Oslo moves to expand defense spending over the next decade
Norway has unveiled plans to add 115 billion krone, or about $11.8 billion, to its defense spending through 2035, arguing that a more unstable security environment and rising equipment costs require a sharper buildup than previously planned. If approved by parliament, the increase would be folded into the country’s revised Long-term Defence Plan 2025-2036 and help put Norway on track to meet NATO’s 3.5% of GDP spending target by 2035.
The proposal, reported by Breaking Defense, reflects the speed with which European defense planning continues to harden. Norway’s government is not presenting the extra spending as a symbolic hedge. It is tying the increase directly to lessons from the war in Ukraine, cost inflation in military procurement, and the need to strengthen capabilities faster than initially envisioned.
How the new funding would be spent
Prime Minister Jonas Gahr Støre made that case plainly, saying equipment costs have risen and that the war in Ukraine has offered new insights. Under the proposal, 31 billion krone would be spent by 2030, with the remaining 84 billion allocated between 2030 and 2035. Norway’s defense budget for 2026 already sits at 180 billion krone, so the additional funding would meaningfully extend an existing upward trajectory rather than start a new one from scratch.
The planned spending priorities show where Oslo sees the most urgent gaps. According to Breaking Defense, the money would go toward “combat-critical munitions,” including the acquisition of Advanced Anti-Radiation Guided Missile – Extended Range weapons for Norway’s fleet of F-35 fighters. The government expects to sign a deal for those Northrop Grumman-made missiles by the end of the year, with deliveries projected for 2031 to 2032.
Norway also wants to use the added funding to speed up the introduction of new Type 212CD submarines built by Germany’s ThyssenKrupp Marine Systems and the acquisition of the first two Type 26 anti-submarine warfare frigates produced by BAE Systems in the UK. Taken together, those priorities point to a familiar European defense pattern: more munitions, more maritime capability, and greater emphasis on survivability and deterrence in a region increasingly focused on Russia and Arctic security.

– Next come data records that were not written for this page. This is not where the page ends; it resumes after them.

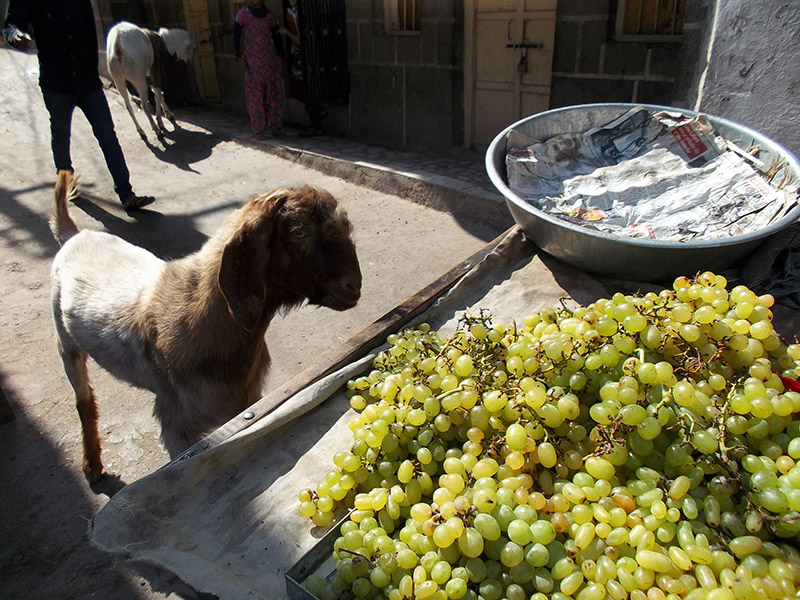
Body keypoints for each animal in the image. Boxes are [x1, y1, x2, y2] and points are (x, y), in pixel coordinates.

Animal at [50, 171, 362, 480]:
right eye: (298, 232)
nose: (354, 286)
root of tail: (74, 235)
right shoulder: (178, 427)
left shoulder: (248, 399)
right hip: (65, 343)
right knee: (83, 398)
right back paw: (92, 465)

A buildup shaped by NATO expectations and regional geography
Norway occupies a strategically sensitive position inside NATO. It sits on the alliance’s northern flank, borders Russia, and plays an outsized role in North Atlantic and Arctic security despite its relatively small population. That geography makes investments in airpower, undersea warfare, and maritime presence especially important. It also means Norway’s defense debates are about more than national protection; they are tied directly to alliance reinforcement routes, sea lane security, and northern deterrence.
The 3.5% GDP target cited in the proposal is notable in itself. NATO governments have spent years under pressure to raise military spending, but the debate is no longer just about reaching a legacy 2% benchmark. In Norway’s case, the proposed path suggests that alliance burden sharing is now being reframed around a much higher level of sustained commitment, especially for countries in more exposed geographies.
The government’s language shows that this is not just a budget adjustment but a reprioritization. Breaking Defense notes that the package also includes cancellation of a drone program. Even without extensive detail on that decision in the source text, the move signals that Norway is willing to trade off some plans in order to put more money into immediate firepower, fleet modernization, and systems judged more urgent in the current threat environment.
Why the proposal matters beyond Norway
The significance of the Norwegian plan extends beyond its headline figure. It is another data point showing how European governments are shifting from incremental modernization to long-horizon rearmament with near-term urgency. That combination matters. Procurement programs like submarines and frigates stretch across many years, but the rhetoric around them is increasingly tied to present risk rather than distant planning cycles.
There is also an industrial implication. AARGM-ER missiles, Type 212CD submarines, and Type 26 frigates all connect Norway’s future force structure to US, German, and British defense manufacturing. That deepens interoperability, but it also ties readiness to delivery schedules, cross-border industrial capacity, and the ability of suppliers to keep pace with a continent that is ordering more at the same time.
Parliament still needs to approve the funding change and the associated equipment proposals, so the plan is not yet final. But the direction is clear. Norway is preparing for a security environment in which cost, time, and risk all point the same way: toward spending more, buying more critical munitions, and accelerating naval and air capabilities sooner than previously planned.
For Europe, that is becoming less an exception than a pattern. For Norway, with its Arctic exposure and frontline relevance to NATO, it is a recognition that deterrence now requires not only political resolve but a much larger material commitment than the country was expecting to make even a short time ago.